In Hide in Plain Sight, Avalon’s target is Rainert von Lahr. Our hero Griffith Laughton especially wants von Lahr nailed to the wall and he also wants to be the person to do the nailing because he holds himself responsible for leading an Avalon team into a trap set by von Lahr five years ago that ended with the deaths of a few Avalon agents under his command. The current intel on von Lahr suggests that he’s in America. Grif holds something that Avalon hopes will lure von Lahr out in the open: a (fake) hitherto long-lost Christopher Marlowe work which contains a code that von Lahr will love to get his hands. Caught in the middle as an unwitting pawn is Fiona Kennedy, the owner of Kennedy Antique Bookstore and one the best scholar you can find in this part of the world to authenticate a possible undiscovered Christopher Marlowe work. Grif knows that von Lahr will go straight to Fiona so he has to get to Fiona first. The attraction between Grif and Fiona naturally complicates matters considerably.

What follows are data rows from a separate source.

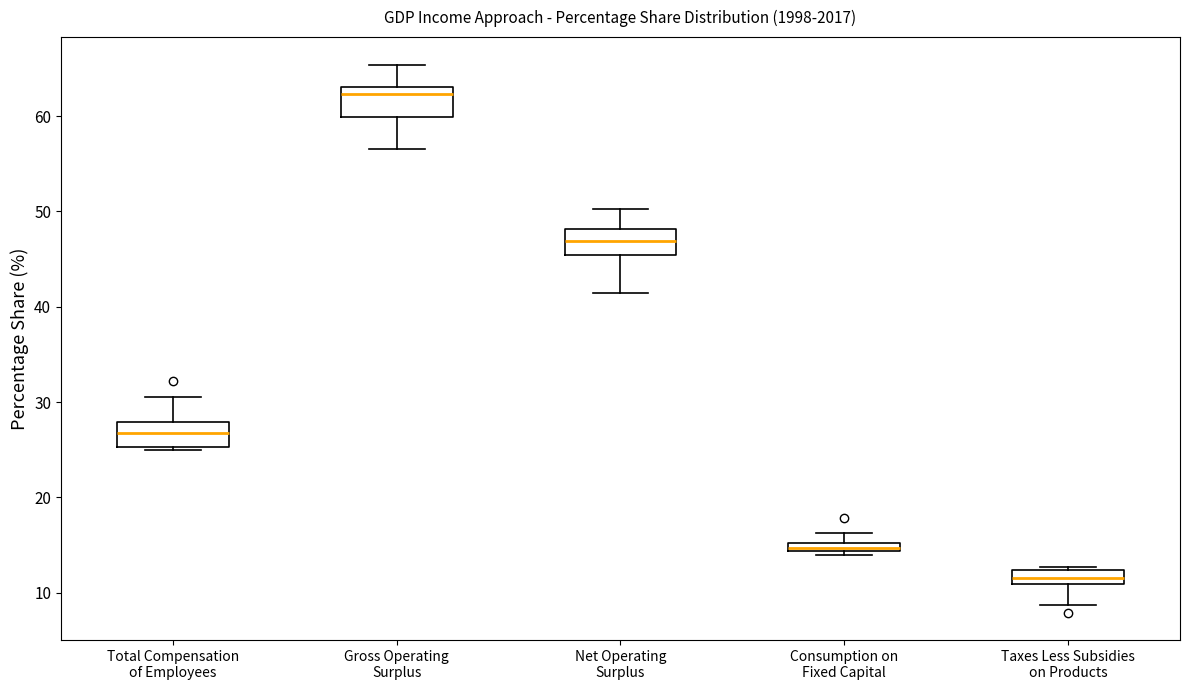

Where does the upper whisker of the box for Consumption on Fixed Capital end on the y-axis? The values are not printed on the chart, so give them approximately, as read against the axis.

16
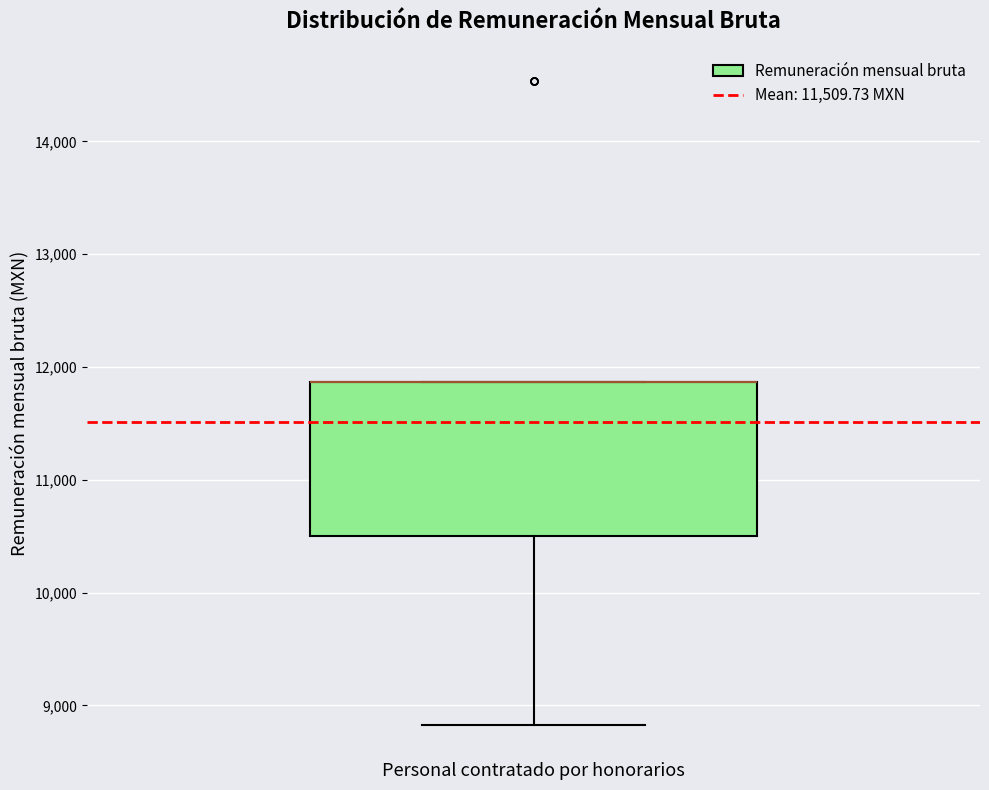

Transcribe this box plot: give where the median line is, the range the box spans, and where the two whiskers end, as read against the y-axis. The values are not printed on the chart, so give them approximately, as read against the axis.

median 11900 (drawn on the box's upper edge), box 10500 to 11900, whiskers 8800 to 11900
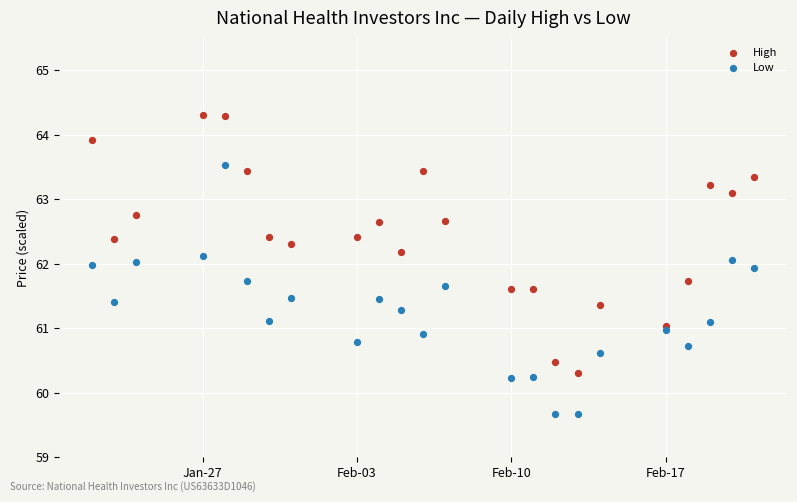

What is the X range (max minus min) for the scatter plot?

30.0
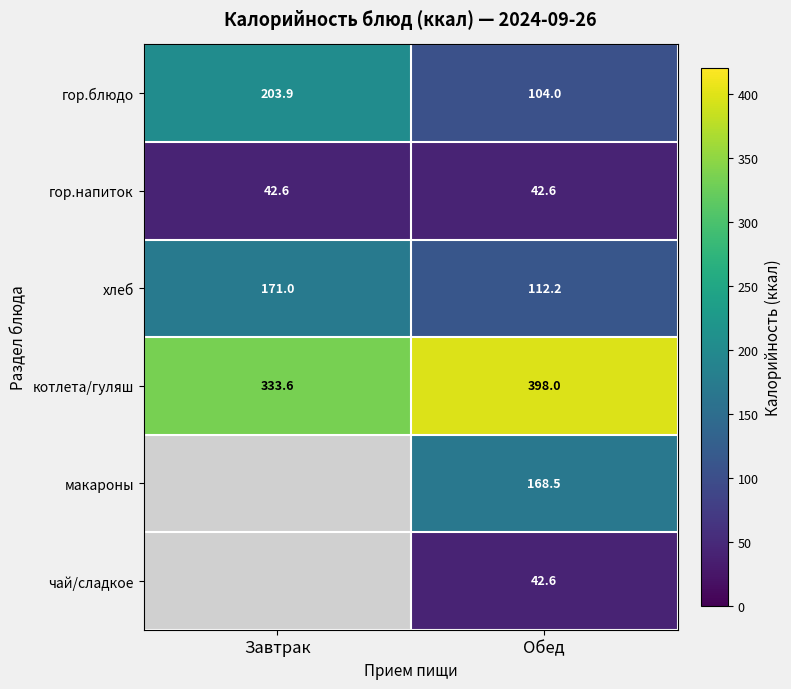

True or false: гор.напиток has a value of 29.3 at Обед.

False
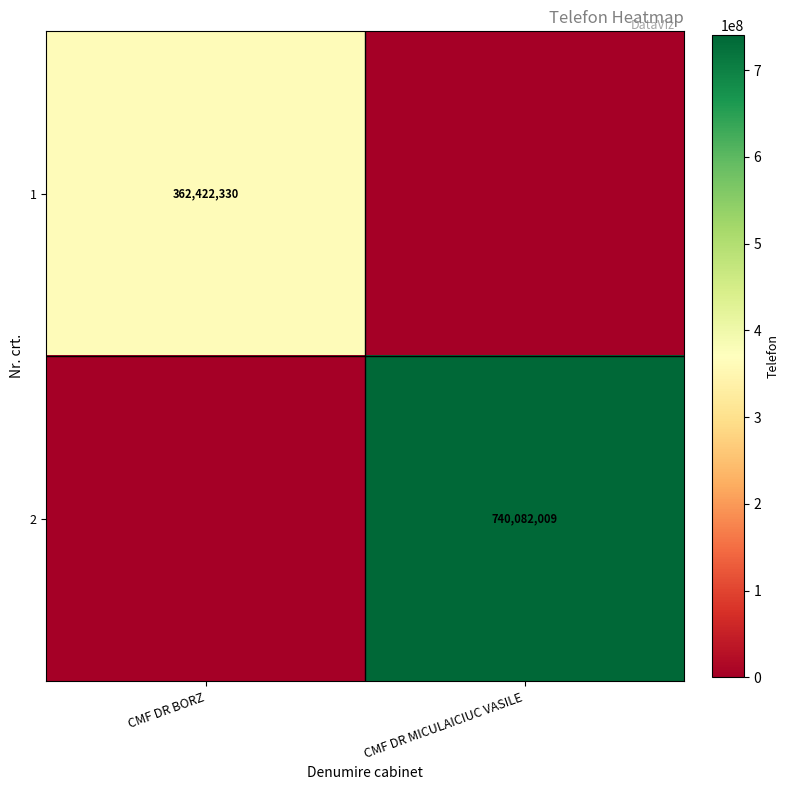

Is it true that 2 equals 286997350 at CMF DR MICULAICIUC VASILE?

False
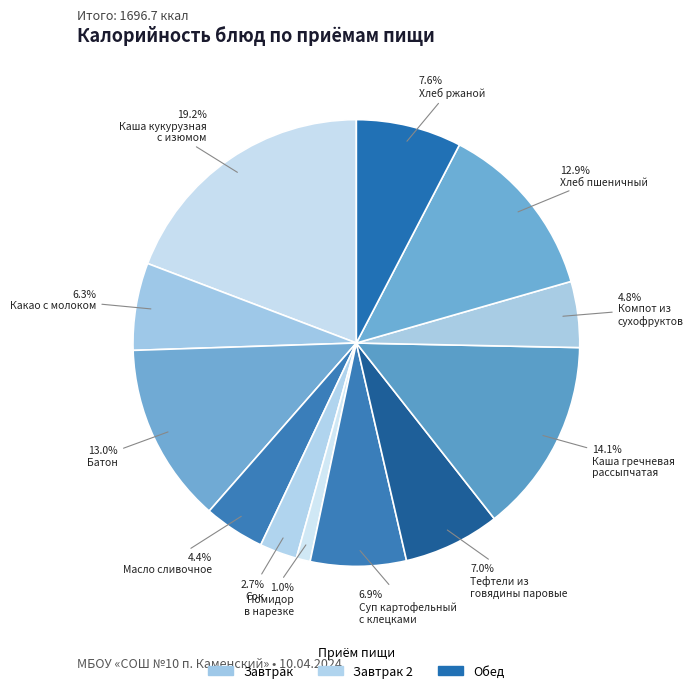

How many slices are in this pie chart?

12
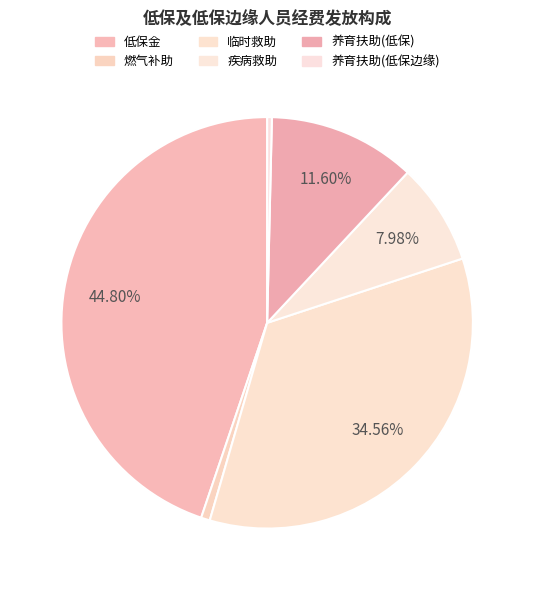

Count the number of slices in the pie.

6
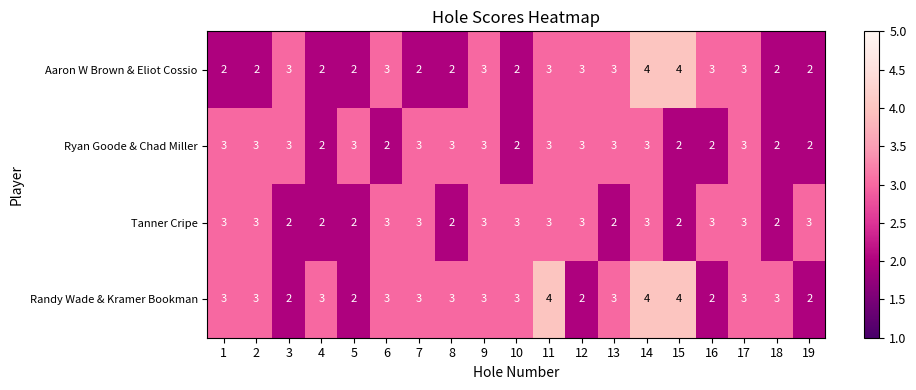

At which category is the sum across all series the highest?

14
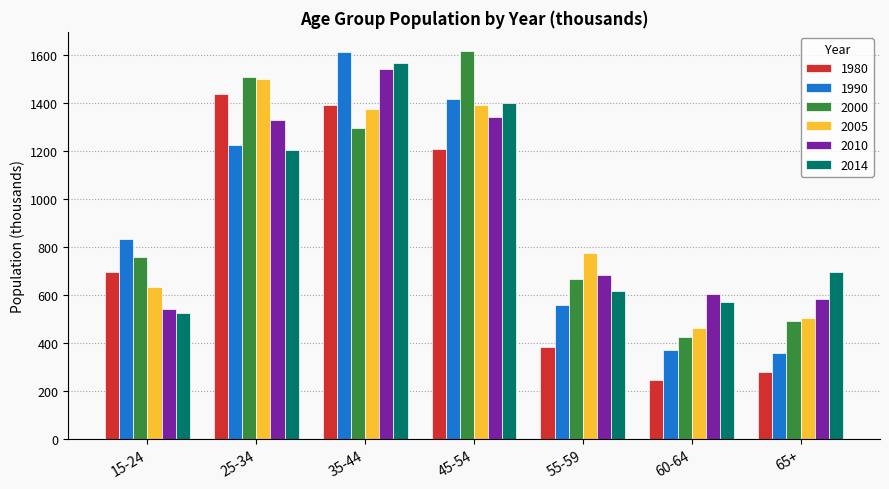

What is the approximate value of 2010 at 15-24?

544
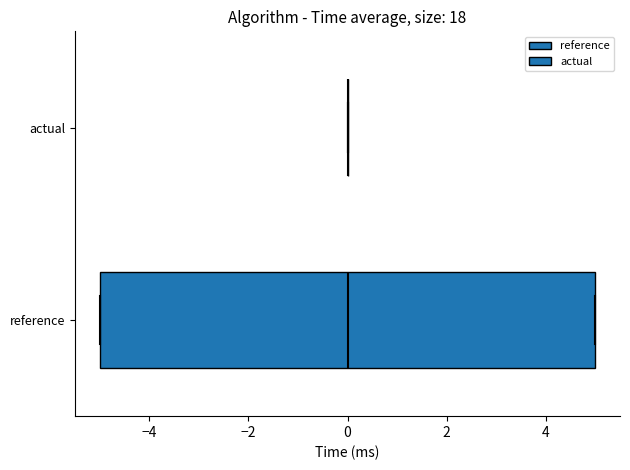

Reading bottom to top, read every box against the x-axis: the position of its median line, the range the box covers, and the ends of its whiskers. The values are not printed on the chart, so give them approximately, as read against the axis.

reference: median 0, box -5 to 5, whiskers -5 to 5
actual: box collapsed to a line at 0, whiskers 0 to 0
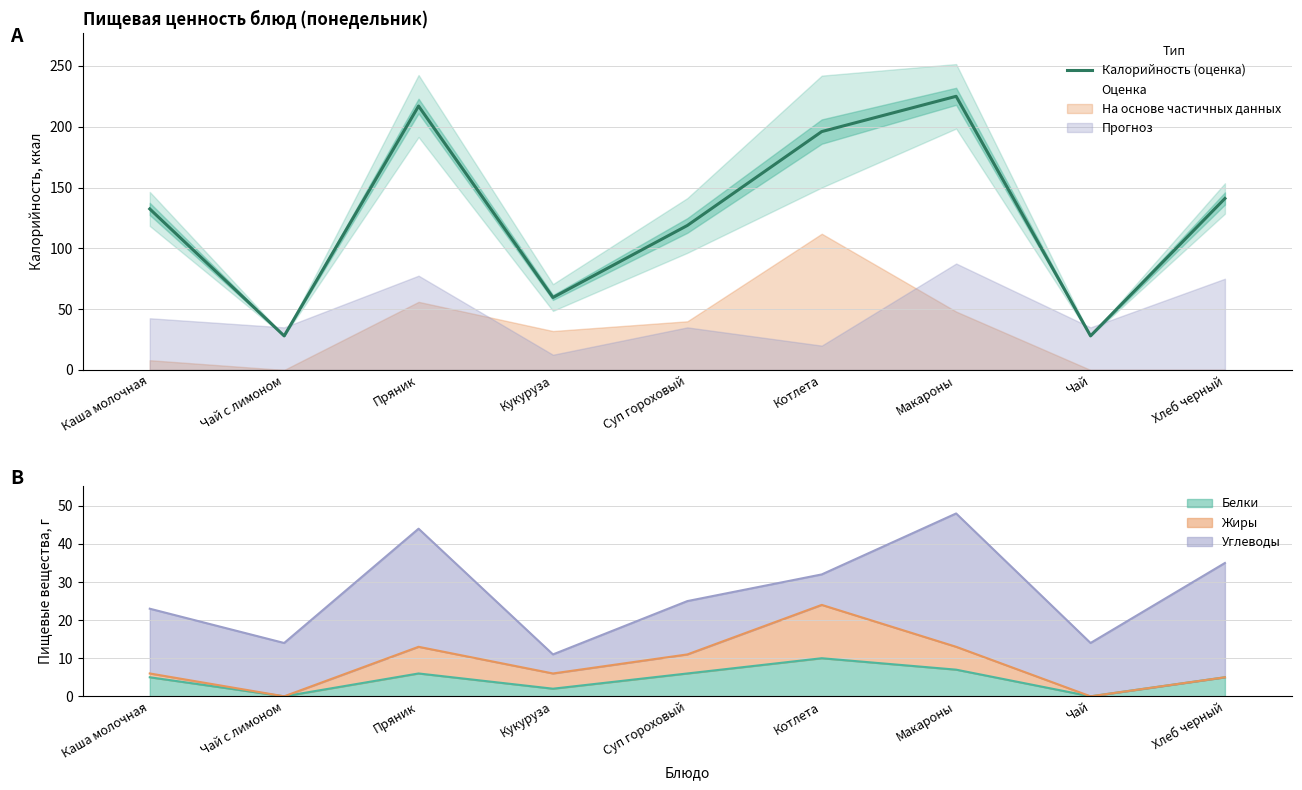

Approximately how many times larger is the value at Пряник compared to Кукуруза?

3.6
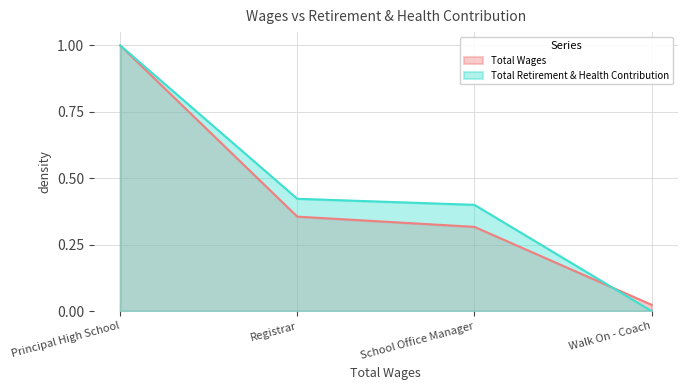

Which series has the largest range (max minus min)?

Total Retirement & Health Contribution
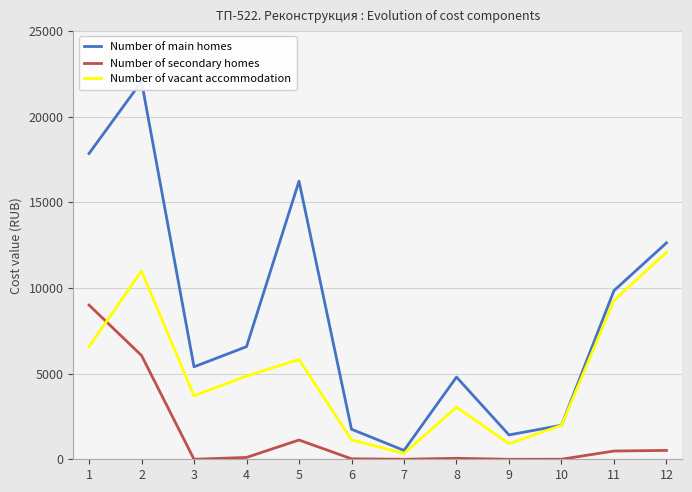

Is it true that Number of vacant accommodation equals 9266.8 at 11?

True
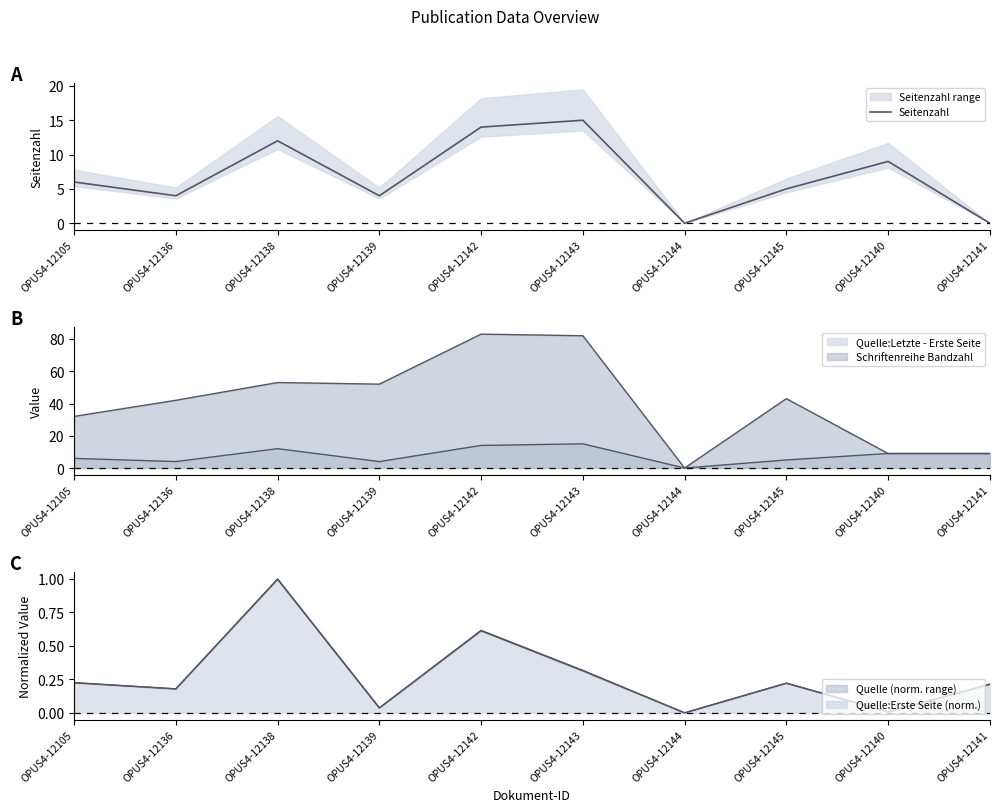

Rank the categories by value from highest to lowest.

OPUS4-12143, OPUS4-12142, OPUS4-12138, OPUS4-12140, OPUS4-12105, OPUS4-12145, OPUS4-12136, OPUS4-12139, OPUS4-12144, OPUS4-12141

This is a romance that at first takes part under deceptive circumstances, but I really like how Grif doesn’t sway from his objective at hand even if this does make him come off like a cold-blooded reptile. After all, there is a bigger mission here, to stop bad guys, that should take priority. Likewise, I like how Fiona reacts when she discovers the truth about Grif’s identity. She gets angry at being lied to by a man who slept with her without telling her the truth, but she also gets the big picture and doesn’t let her feelings get in the way of listening to Grif when it comes to getting away from the bad guys.

Grif and Fiona are typical examples of this author’s characters: they are smart people who come off as real as well. Grif may be a super-duper secret agent but his vulnerabilities and his reactions in dealing with these vulnerabilities make him come off as a real person. He has just the right amount of emotional baggage without overdoing the whole self-pity guilt trip thing. Grif is basically a guy who is rough around the edges but is clearly a good guy who will do the right thing for the right reasons, even if “right” doesn’t always mean “nice”. Likewise, Fiona is an intelligent heroine who may be in a situation she is ill-prepared to deal with on her own but she is smart enough to listen to Grif in such a situation. She doesn’t make the story all about her and she is smart enough to see the big picture or connect the dots when she has to. She and Grif make a pretty good couple and they have fine sexual chemistry too.

Ms Albert also manages to make the relationship believable despite the short time these characters meet and fall in love, especially considering how he is a covert agent and she is a bookstore owner and scholar. Let’s just say that the author winds down the story in a way that allows those two to have a realistic chance at a happily-ever-after in a way many “I bet they’ll be divorced in a year because of his job!” stories with SEAL heroes and prim librarians fail to do.

I should point out again here that the story line isn’t fully resolved in this book – the author uses this book as an unofficial prologue and launchpad for her upcoming series that formally deal with the members of Avalon and the story arc will continue, I would presume, in upcoming books. Grif and Fiona however find closure by the end of this book. Also present in this story are plenty of exciting chase scenes that are thrilling without coming off like scenes from a GI Joe cartoon, with the romance and suspense components fitting together very nicely like hand in glove without one overshadowing the other. Ms Albert’s biggest triumph in this book is to serve up a romantic action-paced story with characters that come off as realistic and believable despite some of the superhero antics of the Avalon people. As a very entertaining fast-paced tale with a most satisfying romance, Hide in Plain Sight is it.